Andrew Marvell's Liminal Lyrics by Faust Joan;
Author:Faust, Joan; [Faust, Joan]
Language: eng
Format: epub
Publisher: University of Delaware Press
Published: 2012-03-17T04:00:00+00:00
Chapter Six
Smoke and Mirrors: “On a Drop of Dew,” “Eyes and Tears,” “Mourning,” and “The Gallery”
The presence of self-reflective, self-containing, even self-constituting images have long been noted in Marvell’s works. John Carey names numerous examples of Marvell’s blending of containers contained and self-mirroring images: the “subtle nuns” (line 94) of “Appleton House” lock out the world while “hedg[ing]” in the “liberty” (100) of Isabel Thwaites; the River Wharfe on the Appleton estate is not contained by the meadow but “holds” the meadow out (633–34); the “Drop of Dew” is presented as self-containing—“Round in itself incloses” (6)—while it serves as “its own tear” (13); the fawn in “The Nymph Complaining” eats so many roses and lilies, he begins to mirror the “little wilderness” (74) of her garden, with “Lilies without, roses within” (92); Chlora in “Mourning” is both tear and weeper, “Herself both Danaë and the show’r” (20). Marvell’s technique fits E. H. Gombrich’s explanation of Escher’s famous self-reflexive / self-generating sketches, including a hand drawing itself: “What all these prints have in common is that they compel us to adopt an initial assumption that cannot be sustained as we try to follow it through.”1 (See figure 6.1).

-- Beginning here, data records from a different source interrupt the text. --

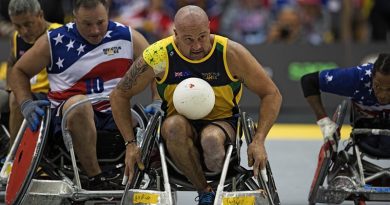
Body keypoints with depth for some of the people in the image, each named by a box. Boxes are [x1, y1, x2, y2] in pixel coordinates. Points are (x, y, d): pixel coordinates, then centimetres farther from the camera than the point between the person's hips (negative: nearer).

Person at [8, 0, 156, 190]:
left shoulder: (128, 37, 7)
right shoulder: (54, 41, 5)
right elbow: (19, 71, 15)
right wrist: (26, 103, -3)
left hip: (115, 117, 1)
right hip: (67, 116, -1)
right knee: (79, 103, -40)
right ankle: (96, 179, -35)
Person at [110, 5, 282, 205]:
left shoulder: (230, 53, -13)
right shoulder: (159, 55, -13)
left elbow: (272, 95, -4)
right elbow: (119, 96, -1)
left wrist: (258, 141, -16)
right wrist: (130, 144, -9)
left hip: (222, 122, -1)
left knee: (211, 140, -38)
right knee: (174, 125, -37)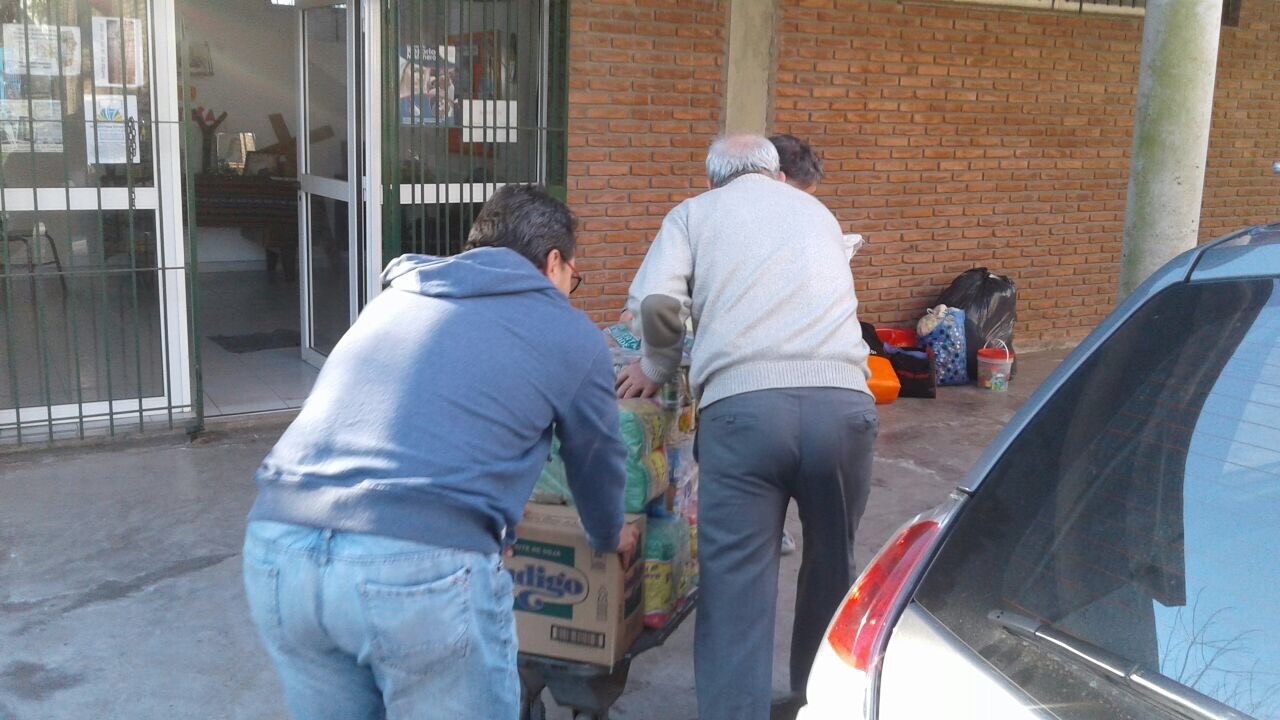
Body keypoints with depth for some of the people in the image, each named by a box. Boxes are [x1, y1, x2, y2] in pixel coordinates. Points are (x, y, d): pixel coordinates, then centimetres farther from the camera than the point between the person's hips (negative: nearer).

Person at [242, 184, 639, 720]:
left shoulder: (398, 294, 26)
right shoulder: (571, 334, 14)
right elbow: (596, 463, 28)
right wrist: (611, 539, 50)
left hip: (276, 551, 6)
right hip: (425, 567, -5)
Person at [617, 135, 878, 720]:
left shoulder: (695, 213, 17)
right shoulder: (817, 212, 29)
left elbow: (655, 302, -1)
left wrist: (656, 369, 18)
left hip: (741, 406, -3)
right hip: (843, 402, 4)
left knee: (735, 589, 1)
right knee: (832, 569, 22)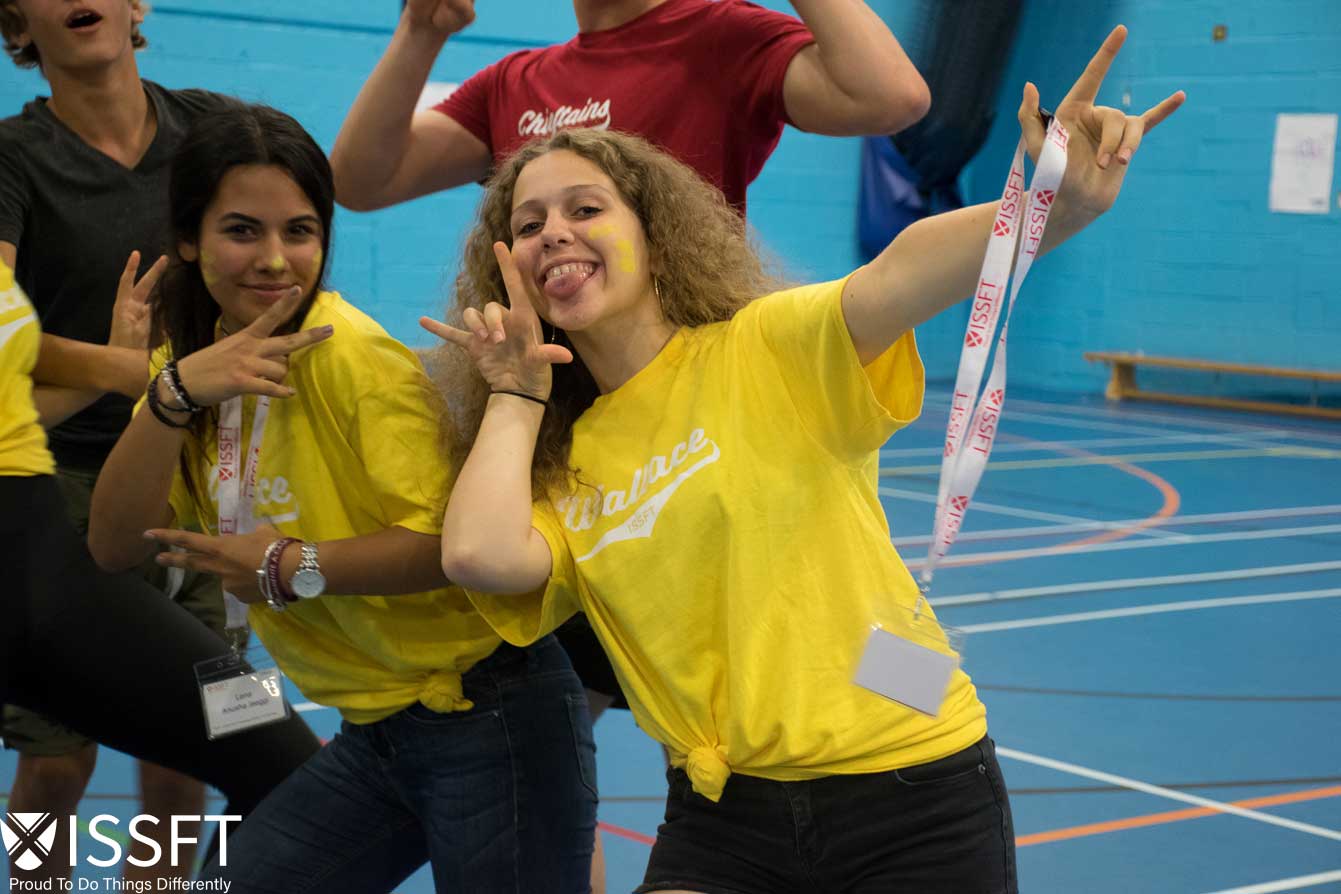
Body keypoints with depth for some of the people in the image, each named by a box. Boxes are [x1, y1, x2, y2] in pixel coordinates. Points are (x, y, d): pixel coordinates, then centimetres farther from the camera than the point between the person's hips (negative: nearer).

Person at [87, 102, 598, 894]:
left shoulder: (355, 356, -17)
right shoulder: (191, 356, 3)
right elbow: (116, 547, -7)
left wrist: (294, 568, -21)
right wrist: (175, 395, -20)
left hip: (490, 718, -7)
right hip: (376, 734, 7)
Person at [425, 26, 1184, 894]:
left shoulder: (765, 352, -4)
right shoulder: (562, 471, 7)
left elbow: (899, 276, -23)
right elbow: (480, 554, -13)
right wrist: (516, 393, 1)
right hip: (722, 819, 3)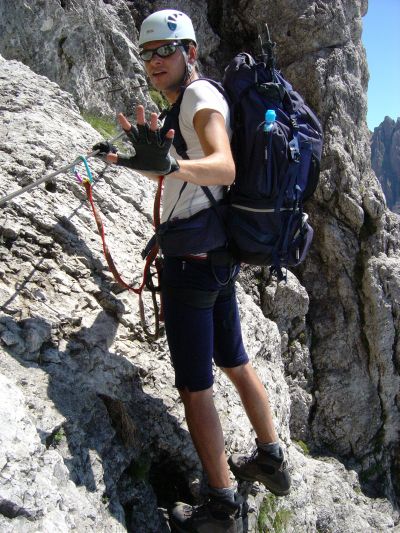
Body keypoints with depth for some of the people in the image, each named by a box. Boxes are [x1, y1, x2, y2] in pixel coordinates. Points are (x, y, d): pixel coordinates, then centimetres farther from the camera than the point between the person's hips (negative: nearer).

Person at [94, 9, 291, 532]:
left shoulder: (201, 97, -12)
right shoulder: (189, 102, 18)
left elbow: (224, 166, -34)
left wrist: (169, 162, -52)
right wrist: (128, 160, 36)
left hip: (193, 257, -10)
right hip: (220, 252, 10)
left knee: (194, 385, -1)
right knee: (235, 362, 20)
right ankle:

Christopher Ricks agrees that Marvell’s images often defy visualization, citing specifically “A Dialogue between the Soul and Body,” in which the Soul complains that the Body “impales me so, / That mine own precipice I go” (lines 13–14). These images, argues Ricks, allow “balance and conflict; inclusion and yet exclusion; withdrawal and yet emergence; microcosm and yet macrocosm, self and yet all else.” In other words, these depictions blur themselves into the space between opposites, creating a liminal realm. Victor Turner, in fact, comments, “Liminality may be partly described as a stage of reflection.” To create this liminal effect, Marvell monopolizes on the historical, artistic, and symbolic significance of the very source of reflection: the mirror.2 In poems like “On a Drop of Dew,” “Eyes and Tears,” “Mourning,” and “The Gallery,” Marvell’s understanding of the liminal aspects of the mirror enable him to keep the reader in between a self-perpetuating tangle of reflections.